Por uns lampejos dúbios, infernais,

Como o brilho fulgente dos metais

 Agudos como a ponta dum fakir!

 

XIII

Après le combat

Quando, pela manhã, contemplo-te abatida,

Amortecido o olhar e a face descorada,

Imersa em languidez profunda, indefinida,

O lábio ressequido e a pálpebra azulada,

Relembro as impressões da noite consumida

Na lúbrica expansão, na febre alucinada

Do gozo sensual, frenético, homicida,

Como a lâmina aguda e fria de uma espada.

E ao ver em derredor o grande desalinho

Das roupas pelo chão, dos móveis no caminho,

E o boudoir enfim do caos um fiel plágio,

Suponho-me um herói da velha antiguidade,

Um marinheiro audaz após a tempestade,

Tendo por pedestal os restos dum naufrágio!

 

XIV

Ídolo negro

Tens o perfil sombrio e monstruoso

Das frias divindades indianas,

Cujo culto feroz e sanguinoso

Se alimenta de vítimas humanas.

Fazes do vício o teu sinistro gozo,

E o sangue de teus crentes espadanas,

Moderna Jaghernat, mito assombroso,

Da marcha de teu carro entre as hosanas.

Inspiras-me a paixão desordenada,

Que anima a consciência depravada

Do Thug, cuja sede não se acalma

Assassinando em honra ao atroz Siva;

E como deusa Kali, — a vingativa –,

És o ídolo negro da minha alma.

 

XV

Sulamita

Vogavam no ambiente os tépidos vapores

Dos vinhos do festim, fogosos, aloirados

Aos prismas dos cristais brilhantes, irisados,

Dum luxo oriental de excêntricos lavores.

Nas jarras do Japão emurchecidas flores

Trescalavam sutis perfumes saturados,

Pelo fumo do gás e do álcool misturados,

Subindo em espirais pesadas, incolores.

A um canto do salão, numa otomana escura,

Jazia seminua a bela sibarita

Em doce embriaguez, a pálpebra cerrada.

Um tipo sensual!

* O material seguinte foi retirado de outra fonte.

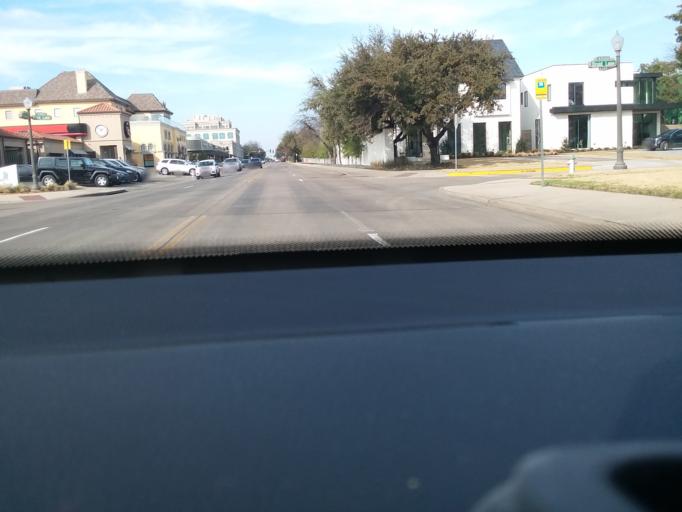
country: US
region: Texas
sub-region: Dallas County
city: University Park
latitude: 32.8481
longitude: -96.8043
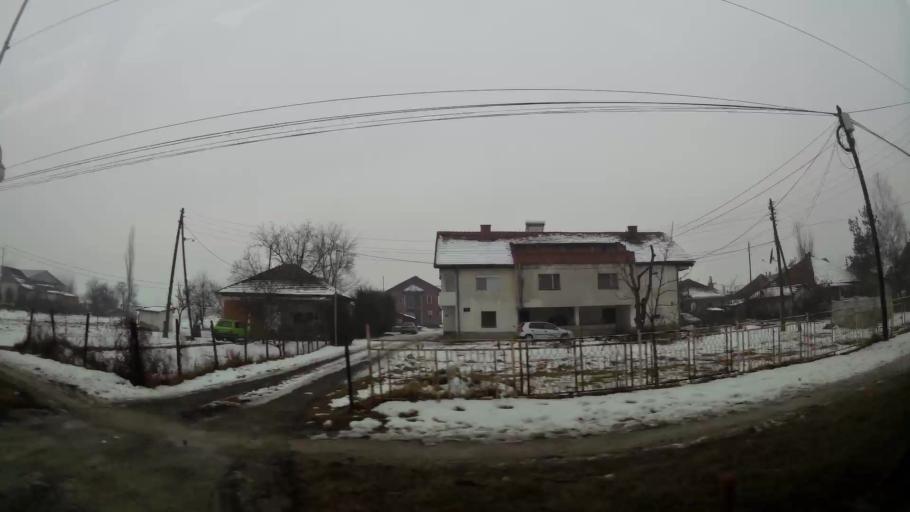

A lúbrica estrutura

Da beleza da Bíblia — a casta Sulamita, –

O amor de Salomão na Página Sagrada!

 

XVI

Adormecida

Quando vejo-te assim, do sono na indolência,

Dilatado o contorno algente, acetinado,

Entumecido o seio, e um tom fresco e rosado

Tingindo-te da carne a rica florescência;

Quando vejo o abandono, a mórbida aparência

Do teu corpo em nudez, imóvel e prostrado

Como se fora morto; apenas agitado

Pelo fluxo do sangue em plena efervescência;

E mais a trança negra, a trança que se espraia

Na vaga dos lençóis, na espuma da cambraia,

Trescalando o perfume incômodo de Orizza,

Aos flancos de teu leito, abutres esfaimados,

Meus instintos sutis negrejam fileirados,

Bem como os urubus em torno da carniça.

 

XVII

Helena

A Lopes Trovão.

Cruzamos um olhar veloz como um fuzil,

Um único, o primeiro, e desde esse momento

Feriu-me vivamente o teu régio perfil

A ponto de esquecer-me o nono mandamento.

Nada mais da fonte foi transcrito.